[Collected data]

====

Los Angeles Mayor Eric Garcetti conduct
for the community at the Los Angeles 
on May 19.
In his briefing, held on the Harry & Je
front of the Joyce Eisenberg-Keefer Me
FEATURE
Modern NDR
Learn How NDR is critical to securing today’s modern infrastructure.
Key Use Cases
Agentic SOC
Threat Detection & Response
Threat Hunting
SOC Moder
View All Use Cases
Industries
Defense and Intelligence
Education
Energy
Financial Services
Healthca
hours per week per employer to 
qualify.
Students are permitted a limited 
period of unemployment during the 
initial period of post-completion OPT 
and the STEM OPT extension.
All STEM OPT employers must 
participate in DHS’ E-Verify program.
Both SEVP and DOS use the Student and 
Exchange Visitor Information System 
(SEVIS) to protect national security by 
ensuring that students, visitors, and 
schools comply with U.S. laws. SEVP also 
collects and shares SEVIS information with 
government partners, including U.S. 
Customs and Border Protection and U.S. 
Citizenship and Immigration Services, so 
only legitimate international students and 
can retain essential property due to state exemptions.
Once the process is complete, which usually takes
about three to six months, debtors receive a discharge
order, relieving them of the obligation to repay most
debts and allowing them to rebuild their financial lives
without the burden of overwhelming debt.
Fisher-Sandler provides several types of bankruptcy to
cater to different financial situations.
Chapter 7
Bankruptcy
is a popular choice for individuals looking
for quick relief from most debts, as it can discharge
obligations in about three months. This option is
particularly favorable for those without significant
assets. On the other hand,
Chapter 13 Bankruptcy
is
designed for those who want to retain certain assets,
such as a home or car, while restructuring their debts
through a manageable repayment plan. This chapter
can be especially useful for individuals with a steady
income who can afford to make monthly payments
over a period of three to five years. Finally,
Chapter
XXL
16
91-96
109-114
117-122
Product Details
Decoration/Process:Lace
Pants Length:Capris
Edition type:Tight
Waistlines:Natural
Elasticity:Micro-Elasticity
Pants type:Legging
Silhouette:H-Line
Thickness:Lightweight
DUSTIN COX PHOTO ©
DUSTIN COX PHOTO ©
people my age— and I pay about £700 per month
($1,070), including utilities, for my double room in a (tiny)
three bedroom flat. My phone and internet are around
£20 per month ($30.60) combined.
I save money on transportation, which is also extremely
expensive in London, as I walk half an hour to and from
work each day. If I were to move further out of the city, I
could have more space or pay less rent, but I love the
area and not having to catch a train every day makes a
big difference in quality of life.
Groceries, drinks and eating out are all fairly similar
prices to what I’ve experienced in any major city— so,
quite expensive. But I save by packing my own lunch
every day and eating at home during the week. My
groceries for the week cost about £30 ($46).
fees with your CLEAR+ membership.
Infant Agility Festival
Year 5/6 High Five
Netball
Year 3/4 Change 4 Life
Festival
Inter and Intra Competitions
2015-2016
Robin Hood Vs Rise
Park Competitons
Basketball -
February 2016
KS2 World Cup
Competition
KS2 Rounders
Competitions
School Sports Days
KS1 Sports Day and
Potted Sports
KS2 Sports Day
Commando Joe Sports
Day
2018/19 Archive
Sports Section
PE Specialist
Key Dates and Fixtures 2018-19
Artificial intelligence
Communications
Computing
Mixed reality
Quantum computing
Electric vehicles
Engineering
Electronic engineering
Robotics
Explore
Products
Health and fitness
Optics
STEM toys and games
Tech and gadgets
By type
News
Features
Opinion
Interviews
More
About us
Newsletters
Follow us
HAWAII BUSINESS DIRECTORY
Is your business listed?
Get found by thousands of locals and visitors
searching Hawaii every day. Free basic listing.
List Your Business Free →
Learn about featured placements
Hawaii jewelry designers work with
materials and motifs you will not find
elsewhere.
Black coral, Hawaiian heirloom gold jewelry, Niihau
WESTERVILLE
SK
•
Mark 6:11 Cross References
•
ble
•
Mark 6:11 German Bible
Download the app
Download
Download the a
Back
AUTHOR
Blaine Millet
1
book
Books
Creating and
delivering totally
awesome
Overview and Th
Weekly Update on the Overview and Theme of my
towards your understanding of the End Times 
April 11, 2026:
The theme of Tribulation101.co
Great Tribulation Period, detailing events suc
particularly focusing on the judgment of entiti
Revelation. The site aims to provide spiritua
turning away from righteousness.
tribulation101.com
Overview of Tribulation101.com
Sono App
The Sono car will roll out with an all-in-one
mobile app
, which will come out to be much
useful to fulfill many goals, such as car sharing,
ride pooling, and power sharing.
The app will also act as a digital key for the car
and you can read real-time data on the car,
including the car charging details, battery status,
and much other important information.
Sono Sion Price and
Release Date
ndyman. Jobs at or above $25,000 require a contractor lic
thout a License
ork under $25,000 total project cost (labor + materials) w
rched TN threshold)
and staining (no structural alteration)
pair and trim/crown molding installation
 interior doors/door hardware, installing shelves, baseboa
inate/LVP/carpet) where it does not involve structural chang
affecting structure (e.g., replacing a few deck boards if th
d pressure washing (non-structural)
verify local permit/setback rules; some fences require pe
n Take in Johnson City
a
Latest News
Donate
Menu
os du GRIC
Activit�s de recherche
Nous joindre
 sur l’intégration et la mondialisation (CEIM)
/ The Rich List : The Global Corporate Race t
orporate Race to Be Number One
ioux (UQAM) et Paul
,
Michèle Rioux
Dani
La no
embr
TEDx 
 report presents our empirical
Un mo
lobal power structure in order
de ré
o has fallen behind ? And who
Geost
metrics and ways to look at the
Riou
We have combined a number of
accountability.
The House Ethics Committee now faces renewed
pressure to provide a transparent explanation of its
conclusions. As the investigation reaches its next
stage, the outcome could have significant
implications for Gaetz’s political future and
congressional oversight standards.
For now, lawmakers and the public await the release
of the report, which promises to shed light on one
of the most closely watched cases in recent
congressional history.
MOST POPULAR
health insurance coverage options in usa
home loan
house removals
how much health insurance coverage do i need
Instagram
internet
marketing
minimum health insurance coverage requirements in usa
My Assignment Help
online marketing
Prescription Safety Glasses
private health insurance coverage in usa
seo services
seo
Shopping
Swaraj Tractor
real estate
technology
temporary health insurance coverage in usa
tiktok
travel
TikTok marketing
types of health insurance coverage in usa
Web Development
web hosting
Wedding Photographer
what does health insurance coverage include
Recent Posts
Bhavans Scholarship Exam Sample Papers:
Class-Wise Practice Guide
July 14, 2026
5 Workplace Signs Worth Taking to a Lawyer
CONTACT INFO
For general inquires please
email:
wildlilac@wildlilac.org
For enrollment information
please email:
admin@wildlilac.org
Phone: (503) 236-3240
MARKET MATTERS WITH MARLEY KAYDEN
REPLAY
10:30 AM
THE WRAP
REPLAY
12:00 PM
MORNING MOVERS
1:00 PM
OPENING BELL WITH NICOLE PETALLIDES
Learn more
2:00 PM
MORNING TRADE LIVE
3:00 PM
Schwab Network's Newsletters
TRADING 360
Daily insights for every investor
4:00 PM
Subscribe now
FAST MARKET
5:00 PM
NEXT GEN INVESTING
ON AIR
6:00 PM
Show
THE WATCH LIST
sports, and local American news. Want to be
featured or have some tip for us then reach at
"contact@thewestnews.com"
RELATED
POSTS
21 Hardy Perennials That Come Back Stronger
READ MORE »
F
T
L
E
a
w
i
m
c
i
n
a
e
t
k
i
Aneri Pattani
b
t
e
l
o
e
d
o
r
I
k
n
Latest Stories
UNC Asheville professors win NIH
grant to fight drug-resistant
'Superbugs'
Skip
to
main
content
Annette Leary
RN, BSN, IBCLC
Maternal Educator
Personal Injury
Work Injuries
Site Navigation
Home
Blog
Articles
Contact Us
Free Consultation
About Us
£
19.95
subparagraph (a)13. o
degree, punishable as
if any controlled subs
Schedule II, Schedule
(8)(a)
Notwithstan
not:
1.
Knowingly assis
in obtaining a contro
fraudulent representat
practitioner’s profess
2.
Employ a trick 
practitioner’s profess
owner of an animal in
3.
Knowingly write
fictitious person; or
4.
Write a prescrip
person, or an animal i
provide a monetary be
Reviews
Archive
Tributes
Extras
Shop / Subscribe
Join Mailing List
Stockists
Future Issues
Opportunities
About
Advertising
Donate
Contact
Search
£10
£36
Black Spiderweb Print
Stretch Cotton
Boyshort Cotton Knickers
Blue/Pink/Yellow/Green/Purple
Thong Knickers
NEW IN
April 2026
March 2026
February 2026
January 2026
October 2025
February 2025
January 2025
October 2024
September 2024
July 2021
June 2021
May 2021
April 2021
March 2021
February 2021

====

→ **Aim of the exercise**
Can you rewrite the rows from the first line through the line containing "government partners, including U.S.", changing "national security" to "public safety" and leaving everything else as it is?

→ **Final answer**
Los Angeles Mayor Eric Garcetti conduct
for the community at the Los Angeles 
on May 19.
In his briefing, held on the Harry & Je
front of the Joyce Eisenberg-Keefer Me
FEATURE
Modern NDR
Learn How NDR is critical to securing today’s modern infrastructure.
Key Use Cases
Agentic SOC
Threat Detection & Response
Threat Hunting
SOC Moder
View All Use Cases
Industries
Defense and Intelligence
Education
Energy
Financial Services
Healthca
hours per week per employer to 
qualify.
Students are permitted a limited 
period of unemployment during the 
initial period of post-completion OPT 
and the STEM OPT extension.
All STEM OPT employers must 
participate in DHS’ E-Verify program.
Both SEVP and DOS use the Student and 
Exchange Visitor Information System 
(SEVIS) to protect public safety by 
ensuring that students, visitors, and 
schools comply with U.S. laws. SEVP also 
collects and shares SEVIS information with 
government partners, including U.S. 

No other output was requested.